▸ **Exercise**
Count the lines below that contain the word "этом", and reply with only that number.
### Data for this task ###
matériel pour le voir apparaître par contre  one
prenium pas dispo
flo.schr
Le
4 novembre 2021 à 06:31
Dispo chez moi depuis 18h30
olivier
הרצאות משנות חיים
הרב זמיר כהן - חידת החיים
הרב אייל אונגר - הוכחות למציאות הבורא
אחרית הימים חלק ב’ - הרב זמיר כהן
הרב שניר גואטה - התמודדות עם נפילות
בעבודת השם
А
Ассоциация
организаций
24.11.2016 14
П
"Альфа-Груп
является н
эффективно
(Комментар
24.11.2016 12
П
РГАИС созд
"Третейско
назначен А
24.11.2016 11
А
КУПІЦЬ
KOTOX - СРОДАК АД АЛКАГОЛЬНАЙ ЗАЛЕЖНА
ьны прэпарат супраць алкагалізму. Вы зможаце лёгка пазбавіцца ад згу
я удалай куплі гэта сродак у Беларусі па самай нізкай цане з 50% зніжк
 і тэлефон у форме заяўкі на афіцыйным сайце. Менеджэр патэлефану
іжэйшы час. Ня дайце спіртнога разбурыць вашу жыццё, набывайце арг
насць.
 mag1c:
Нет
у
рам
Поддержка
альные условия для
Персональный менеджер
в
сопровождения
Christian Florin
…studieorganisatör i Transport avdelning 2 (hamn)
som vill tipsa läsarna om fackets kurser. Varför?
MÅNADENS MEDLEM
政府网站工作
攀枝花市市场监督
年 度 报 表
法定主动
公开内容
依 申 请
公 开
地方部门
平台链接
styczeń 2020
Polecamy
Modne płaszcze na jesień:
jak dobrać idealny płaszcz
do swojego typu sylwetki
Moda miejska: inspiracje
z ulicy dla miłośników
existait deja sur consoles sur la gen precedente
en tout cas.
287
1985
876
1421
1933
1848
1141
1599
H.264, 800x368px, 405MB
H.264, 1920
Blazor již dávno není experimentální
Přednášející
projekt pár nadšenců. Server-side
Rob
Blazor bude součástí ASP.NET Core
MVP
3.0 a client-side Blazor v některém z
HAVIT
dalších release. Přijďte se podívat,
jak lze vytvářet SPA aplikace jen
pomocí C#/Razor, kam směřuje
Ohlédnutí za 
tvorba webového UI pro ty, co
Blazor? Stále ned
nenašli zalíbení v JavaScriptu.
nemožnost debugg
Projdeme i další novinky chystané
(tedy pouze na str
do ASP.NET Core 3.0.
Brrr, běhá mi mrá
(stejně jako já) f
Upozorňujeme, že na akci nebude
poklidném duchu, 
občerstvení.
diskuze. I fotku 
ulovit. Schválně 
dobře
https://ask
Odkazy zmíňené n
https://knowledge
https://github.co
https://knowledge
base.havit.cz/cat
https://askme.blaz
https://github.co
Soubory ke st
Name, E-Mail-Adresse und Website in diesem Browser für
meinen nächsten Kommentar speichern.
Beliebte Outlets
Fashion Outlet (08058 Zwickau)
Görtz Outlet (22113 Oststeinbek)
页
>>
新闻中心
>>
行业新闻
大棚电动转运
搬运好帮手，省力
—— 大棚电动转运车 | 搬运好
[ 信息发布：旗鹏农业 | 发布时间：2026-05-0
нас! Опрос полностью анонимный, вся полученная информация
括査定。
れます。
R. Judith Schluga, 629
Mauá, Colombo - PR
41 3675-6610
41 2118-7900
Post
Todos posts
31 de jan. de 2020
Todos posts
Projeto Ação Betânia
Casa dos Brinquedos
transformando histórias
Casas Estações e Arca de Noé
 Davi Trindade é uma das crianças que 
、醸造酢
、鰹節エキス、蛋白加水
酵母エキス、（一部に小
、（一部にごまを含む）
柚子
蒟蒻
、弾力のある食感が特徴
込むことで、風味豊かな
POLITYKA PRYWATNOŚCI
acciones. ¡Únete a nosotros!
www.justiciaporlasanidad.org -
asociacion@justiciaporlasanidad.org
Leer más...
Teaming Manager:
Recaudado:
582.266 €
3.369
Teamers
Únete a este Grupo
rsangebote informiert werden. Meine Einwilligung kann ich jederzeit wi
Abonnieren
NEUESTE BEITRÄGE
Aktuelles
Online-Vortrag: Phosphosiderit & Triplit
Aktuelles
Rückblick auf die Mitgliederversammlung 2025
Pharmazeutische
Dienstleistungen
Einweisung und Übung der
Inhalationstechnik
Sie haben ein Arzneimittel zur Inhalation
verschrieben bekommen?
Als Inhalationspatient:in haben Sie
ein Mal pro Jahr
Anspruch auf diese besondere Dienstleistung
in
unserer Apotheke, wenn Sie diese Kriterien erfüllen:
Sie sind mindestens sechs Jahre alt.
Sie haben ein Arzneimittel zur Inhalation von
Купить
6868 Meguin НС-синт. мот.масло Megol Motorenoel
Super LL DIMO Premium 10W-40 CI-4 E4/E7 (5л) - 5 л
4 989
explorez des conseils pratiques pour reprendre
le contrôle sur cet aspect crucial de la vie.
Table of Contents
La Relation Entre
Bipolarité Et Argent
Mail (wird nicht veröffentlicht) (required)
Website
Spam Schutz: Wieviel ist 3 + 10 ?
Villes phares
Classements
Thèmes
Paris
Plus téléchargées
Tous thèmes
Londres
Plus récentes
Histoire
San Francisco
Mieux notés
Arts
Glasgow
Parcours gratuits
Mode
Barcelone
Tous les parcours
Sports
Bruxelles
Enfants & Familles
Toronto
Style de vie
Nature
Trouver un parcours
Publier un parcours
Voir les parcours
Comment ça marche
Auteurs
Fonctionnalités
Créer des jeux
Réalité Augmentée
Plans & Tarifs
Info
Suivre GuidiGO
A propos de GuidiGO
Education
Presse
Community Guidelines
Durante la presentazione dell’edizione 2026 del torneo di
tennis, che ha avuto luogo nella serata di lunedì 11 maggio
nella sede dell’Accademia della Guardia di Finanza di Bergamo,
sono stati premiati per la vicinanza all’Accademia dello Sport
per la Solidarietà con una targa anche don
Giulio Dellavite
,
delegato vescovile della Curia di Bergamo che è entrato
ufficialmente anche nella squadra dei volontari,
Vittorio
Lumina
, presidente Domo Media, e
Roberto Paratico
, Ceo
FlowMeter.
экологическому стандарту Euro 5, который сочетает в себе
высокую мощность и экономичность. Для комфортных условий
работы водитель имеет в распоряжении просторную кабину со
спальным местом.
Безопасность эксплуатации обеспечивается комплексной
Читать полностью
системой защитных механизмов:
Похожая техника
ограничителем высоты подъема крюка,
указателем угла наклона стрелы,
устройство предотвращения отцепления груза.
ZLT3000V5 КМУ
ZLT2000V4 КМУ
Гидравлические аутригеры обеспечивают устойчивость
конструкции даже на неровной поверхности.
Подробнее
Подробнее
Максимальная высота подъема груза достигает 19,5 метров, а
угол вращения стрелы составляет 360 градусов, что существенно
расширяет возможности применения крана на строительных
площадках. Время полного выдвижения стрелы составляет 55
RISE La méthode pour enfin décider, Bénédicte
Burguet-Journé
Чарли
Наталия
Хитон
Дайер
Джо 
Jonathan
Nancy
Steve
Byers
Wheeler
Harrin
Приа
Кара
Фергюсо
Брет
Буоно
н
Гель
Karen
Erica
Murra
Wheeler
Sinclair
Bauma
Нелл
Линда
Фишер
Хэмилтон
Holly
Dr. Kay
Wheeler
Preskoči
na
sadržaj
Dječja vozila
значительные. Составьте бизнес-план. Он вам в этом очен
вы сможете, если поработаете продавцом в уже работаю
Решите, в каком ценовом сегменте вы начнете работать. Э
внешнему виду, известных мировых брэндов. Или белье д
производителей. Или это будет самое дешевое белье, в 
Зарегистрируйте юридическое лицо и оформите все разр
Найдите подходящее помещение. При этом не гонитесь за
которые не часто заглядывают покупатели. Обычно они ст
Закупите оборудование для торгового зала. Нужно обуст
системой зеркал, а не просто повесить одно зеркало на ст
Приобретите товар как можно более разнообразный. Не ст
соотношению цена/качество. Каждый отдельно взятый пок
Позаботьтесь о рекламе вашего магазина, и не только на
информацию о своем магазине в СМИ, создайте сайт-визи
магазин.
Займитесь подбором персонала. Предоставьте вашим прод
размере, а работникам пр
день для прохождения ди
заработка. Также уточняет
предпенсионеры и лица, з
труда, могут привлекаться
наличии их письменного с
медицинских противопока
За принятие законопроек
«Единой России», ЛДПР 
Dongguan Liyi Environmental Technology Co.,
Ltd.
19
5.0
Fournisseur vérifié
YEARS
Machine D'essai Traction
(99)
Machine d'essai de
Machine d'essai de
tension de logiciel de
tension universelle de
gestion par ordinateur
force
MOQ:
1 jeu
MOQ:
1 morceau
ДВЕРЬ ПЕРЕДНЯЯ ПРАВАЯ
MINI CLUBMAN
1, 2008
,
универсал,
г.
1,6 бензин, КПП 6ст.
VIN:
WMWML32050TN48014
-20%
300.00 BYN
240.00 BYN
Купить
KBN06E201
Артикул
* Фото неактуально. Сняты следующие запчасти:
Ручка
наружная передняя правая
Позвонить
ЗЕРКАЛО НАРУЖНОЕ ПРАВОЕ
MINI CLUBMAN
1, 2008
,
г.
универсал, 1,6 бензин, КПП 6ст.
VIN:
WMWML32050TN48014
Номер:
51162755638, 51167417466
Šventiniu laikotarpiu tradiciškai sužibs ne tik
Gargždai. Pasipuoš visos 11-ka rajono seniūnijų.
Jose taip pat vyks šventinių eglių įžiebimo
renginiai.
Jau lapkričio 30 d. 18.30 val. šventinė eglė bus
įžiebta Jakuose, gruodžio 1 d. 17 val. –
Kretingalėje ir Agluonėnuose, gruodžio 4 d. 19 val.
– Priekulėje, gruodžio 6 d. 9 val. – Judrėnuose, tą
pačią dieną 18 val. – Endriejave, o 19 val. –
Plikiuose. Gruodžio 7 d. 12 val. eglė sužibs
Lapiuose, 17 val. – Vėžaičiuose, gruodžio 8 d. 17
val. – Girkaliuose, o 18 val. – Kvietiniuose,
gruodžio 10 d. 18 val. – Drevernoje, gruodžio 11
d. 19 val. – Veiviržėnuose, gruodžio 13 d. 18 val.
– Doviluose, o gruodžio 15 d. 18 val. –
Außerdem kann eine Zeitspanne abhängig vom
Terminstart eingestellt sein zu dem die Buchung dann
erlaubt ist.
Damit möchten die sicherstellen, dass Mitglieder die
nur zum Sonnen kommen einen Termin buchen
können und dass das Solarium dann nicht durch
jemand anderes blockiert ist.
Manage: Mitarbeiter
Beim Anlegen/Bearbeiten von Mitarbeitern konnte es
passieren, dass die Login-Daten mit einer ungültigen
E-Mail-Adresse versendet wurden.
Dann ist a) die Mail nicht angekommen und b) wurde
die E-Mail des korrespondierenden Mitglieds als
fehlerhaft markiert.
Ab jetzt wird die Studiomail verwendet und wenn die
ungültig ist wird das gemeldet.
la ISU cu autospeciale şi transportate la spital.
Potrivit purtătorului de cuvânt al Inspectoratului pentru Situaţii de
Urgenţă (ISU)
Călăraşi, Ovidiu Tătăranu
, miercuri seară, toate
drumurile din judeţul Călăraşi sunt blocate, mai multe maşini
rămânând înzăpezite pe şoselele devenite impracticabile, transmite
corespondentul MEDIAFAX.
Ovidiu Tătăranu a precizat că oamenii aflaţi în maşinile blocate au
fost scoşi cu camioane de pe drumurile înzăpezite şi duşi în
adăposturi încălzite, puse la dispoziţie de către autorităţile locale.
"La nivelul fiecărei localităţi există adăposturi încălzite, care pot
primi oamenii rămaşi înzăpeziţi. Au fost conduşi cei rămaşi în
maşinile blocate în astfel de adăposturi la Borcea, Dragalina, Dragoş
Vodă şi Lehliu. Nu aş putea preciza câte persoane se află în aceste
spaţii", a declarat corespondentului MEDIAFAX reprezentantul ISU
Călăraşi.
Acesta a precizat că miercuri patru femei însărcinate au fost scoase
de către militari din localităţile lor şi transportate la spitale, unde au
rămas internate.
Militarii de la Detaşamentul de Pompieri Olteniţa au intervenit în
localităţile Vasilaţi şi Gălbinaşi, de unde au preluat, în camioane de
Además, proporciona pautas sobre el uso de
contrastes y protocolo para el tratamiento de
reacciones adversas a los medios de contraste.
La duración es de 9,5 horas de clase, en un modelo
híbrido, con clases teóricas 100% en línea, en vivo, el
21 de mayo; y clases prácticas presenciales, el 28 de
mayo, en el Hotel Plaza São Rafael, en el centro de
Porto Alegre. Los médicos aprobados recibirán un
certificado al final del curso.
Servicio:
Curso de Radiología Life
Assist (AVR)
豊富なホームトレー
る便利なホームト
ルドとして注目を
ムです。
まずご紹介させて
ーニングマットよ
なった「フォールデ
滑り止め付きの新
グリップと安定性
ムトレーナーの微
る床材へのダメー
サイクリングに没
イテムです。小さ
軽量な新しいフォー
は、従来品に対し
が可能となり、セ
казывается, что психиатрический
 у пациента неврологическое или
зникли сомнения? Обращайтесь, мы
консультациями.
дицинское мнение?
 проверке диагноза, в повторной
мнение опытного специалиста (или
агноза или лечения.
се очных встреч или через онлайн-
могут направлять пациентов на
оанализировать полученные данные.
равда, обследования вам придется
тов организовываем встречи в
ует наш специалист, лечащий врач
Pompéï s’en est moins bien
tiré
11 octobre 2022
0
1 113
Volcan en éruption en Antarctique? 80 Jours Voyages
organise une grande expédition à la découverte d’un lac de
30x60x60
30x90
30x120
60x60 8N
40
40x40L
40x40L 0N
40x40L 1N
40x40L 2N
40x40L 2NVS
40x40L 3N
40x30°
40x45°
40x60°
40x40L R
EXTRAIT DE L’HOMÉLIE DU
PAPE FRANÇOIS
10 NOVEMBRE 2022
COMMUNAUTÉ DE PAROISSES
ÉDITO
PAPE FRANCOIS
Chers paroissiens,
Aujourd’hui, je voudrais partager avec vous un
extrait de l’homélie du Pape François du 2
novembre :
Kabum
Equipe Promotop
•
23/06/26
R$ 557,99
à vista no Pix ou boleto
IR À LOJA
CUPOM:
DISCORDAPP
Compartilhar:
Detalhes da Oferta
###
▸ **Written reply**
2